LACONIA — The 250-acre Laconia State School campus leads the 2018 list of "Seven to Save" announced yesterday by the New Hampshire Preservation Alliance.
Ruggles Mine, a 236-acre mica mine in Grafton, was also on the list, along with a dam of a water-power system at Canterbury Shaker Village and the enormous exhibition barn at the Rochester Fairgrounds. The list — which highlights endangered historic landscapes and iconic structures — also included a home dating from the 18th and 19th century that stretches along the common at Haverhill Corner, an Italianate parsonage in Lee and a Prairie-style residence built for the director of the Veteran’s Administration Hospital in Manchester.
The 2018 list was announced in Washington, New Hampshire, at a Preservation Alliance event celebrating the rehabilitation of that town's iconic 1787 Meetinghouse (which was listed to Seven to Save when its future was uncertain in 2014).
“These places make our state distinctive, and help connect us to our rich and complex history,” said Jennifer Goodman, executive director of the Preservation Alliance. “The need for new investment and creative re-uses as well as deterioration and demolition are varied threats to the historic properties on this list. Here are seven great opportunities to transform threatened resources into vibrant assets once again that help meet community and economic goals.”
She noted that the list is the most diverse in the program’s 12-year history, and many of the listees are not yet well-known or understood, even in their own communities.
The New Hampshire School for Feeble-Minded Children opened in Laconia in 1903, with three buildings housing 82 residents, ages three to 21. The campus was situated on 250 acres of land overlooking Lake Winnisquam and Lake Opechee — a bucolic environment that was intended to be curative and instructive for residents.
The school grew in the number of buildings and residents, but overcrowding became an issues by 1916 when 300 residents lived on campus.
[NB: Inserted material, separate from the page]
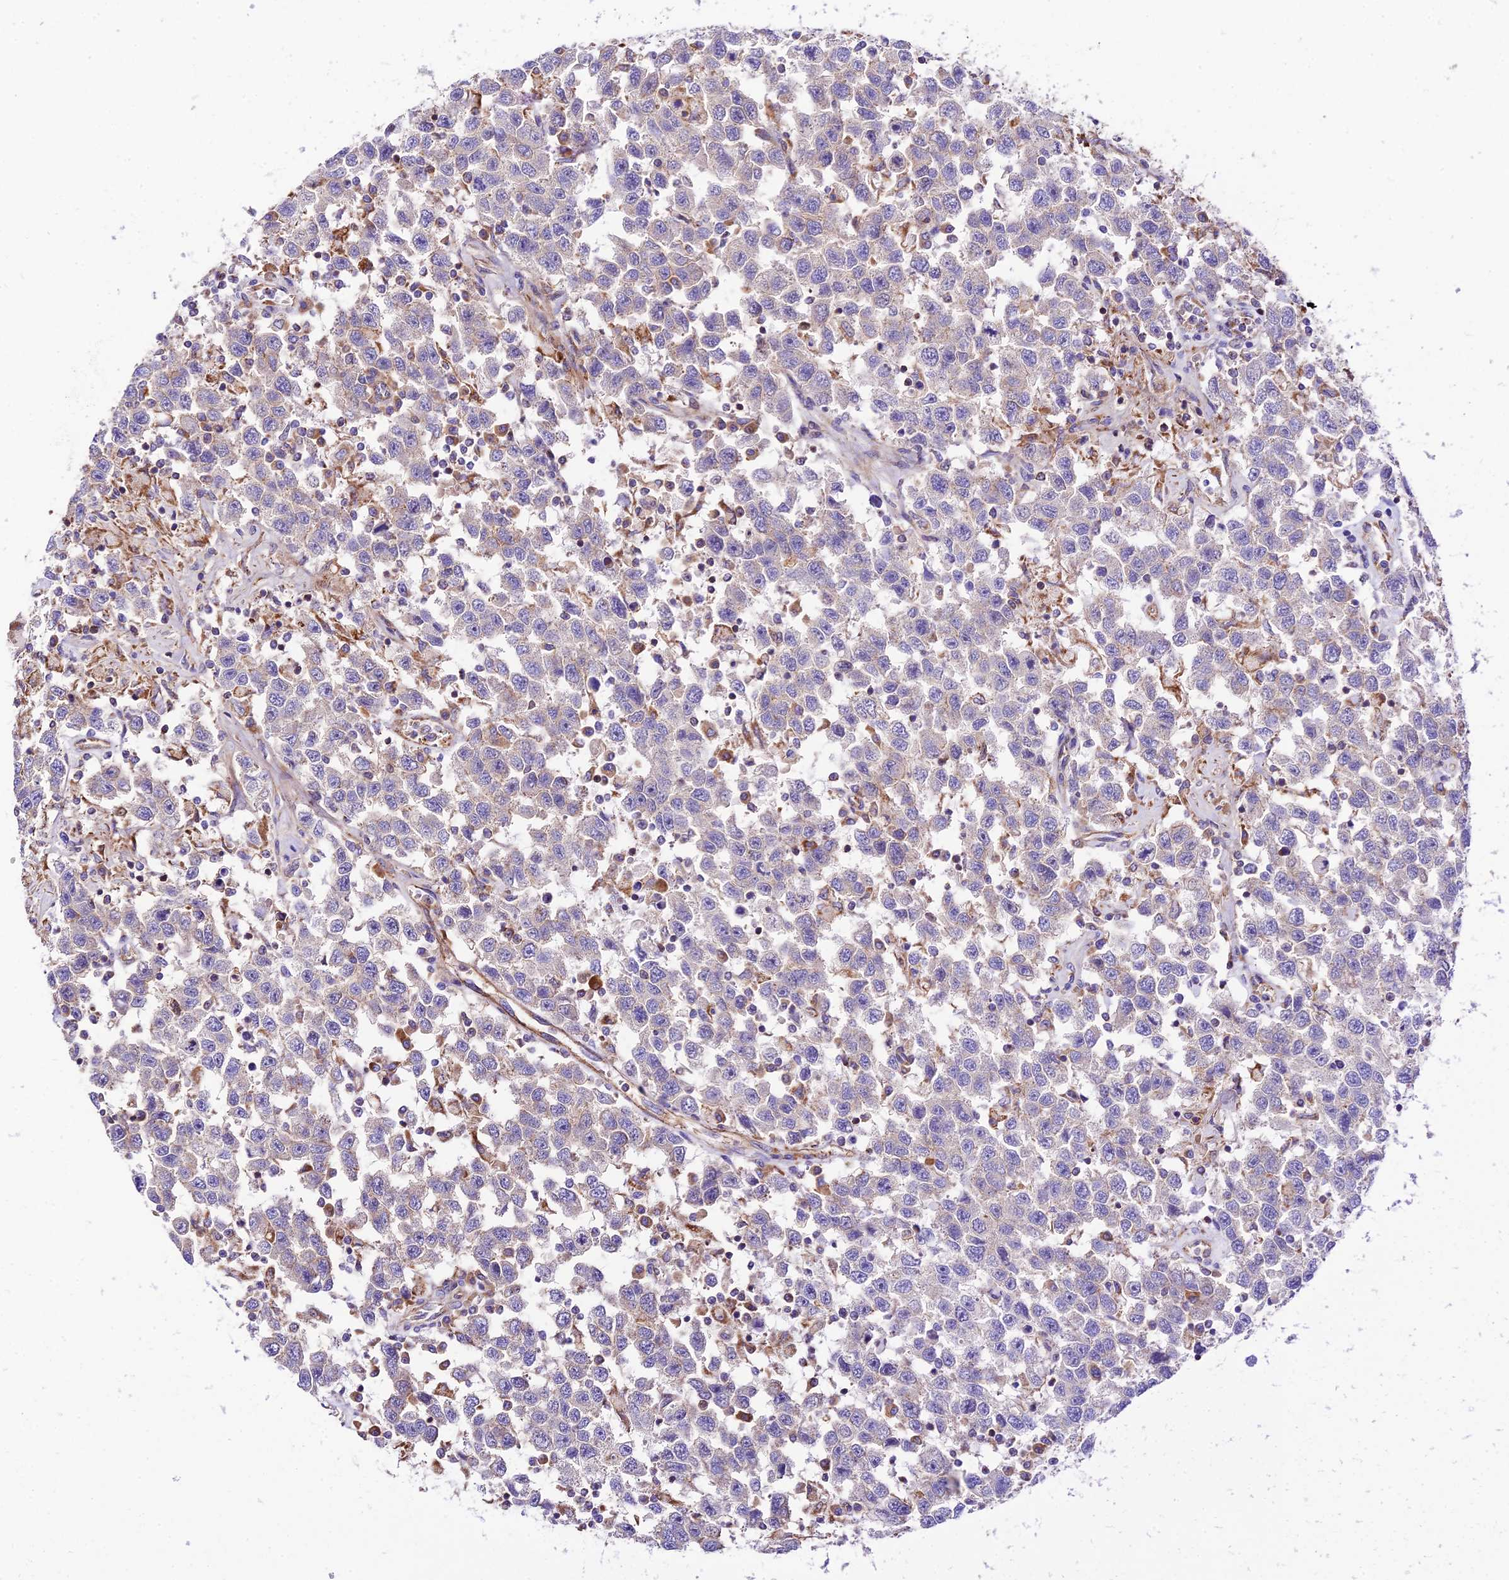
{"staining": {"intensity": "negative", "quantity": "none", "location": "none"}, "tissue": "testis cancer", "cell_type": "Tumor cells", "image_type": "cancer", "snomed": [{"axis": "morphology", "description": "Seminoma, NOS"}, {"axis": "topography", "description": "Testis"}], "caption": "Seminoma (testis) stained for a protein using immunohistochemistry (IHC) reveals no expression tumor cells.", "gene": "VPS13C", "patient": {"sex": "male", "age": 41}}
In 1924, the name changed to the Laconia State School, and conditions worsened through the Great Depression. By 1942, the population had increased to 600, and by 1974 more than 1,000 residents called the Laconia State School home.
Calls to increase funding were rejected by the state Legislature until a successful lawsuit in 1978 forced the state to reduce the number of residents, increase staffing, renovate several buildings and develop community-based mental health initiatives. The school closed its doors in 1991.
Over the objection of city leaders, the state converted portions of the property to house prisoners, and it became known as the Lakes Region Facility. The state closed that facility in 2009.
A state-sponsored redevelopment planning procedure is currently underway to explore the re-use of significant National Register-eligible historic buildings at the 250-acre site in a way that adds to community and economic values and memorializes its complex history of both benevolence and suffering, the Alliance said in its statement.
Appearance on the Seven to Save list has helped to attract new investment and re-use options for more than 50 percent of the community landmarks that have received the designation since the program began in 2006, according to a press release from the Alliance.
Criteria for Seven to Save include the property’s historical or architectural significance, severity of the current threat, and the extent to which the Seven to Save listing would help in preserving the property. Typically, nominated properties are owned by non-profit groups, municipalities or commercial entities, and have local advocates willing to work toward a creative “save” rather than allowing continued deterioration and possible demolition.
Seven to Save attracts attention to threats and helps forge possible solutions for endangered properties. Examples of successes include the Wolfeboro Town Hall, Charlestown Town Hall, Kensington Town Hall, Pickering House in Wolfeboro, Watson Academy in Epping, the Pandora Mill in Manchester, Littleton Community Center, and the Langdon Meetinghouse.
Seven to Save sites that still need more creative planning, new investment, and advocacy include the Balsams in Dixville Notch, Concord’s iconic Gas Holder House, the Chandler House in Manchester, Sanborn Seminary in Kingston, and the former Brown Paper Company’s R & D building in Berlin.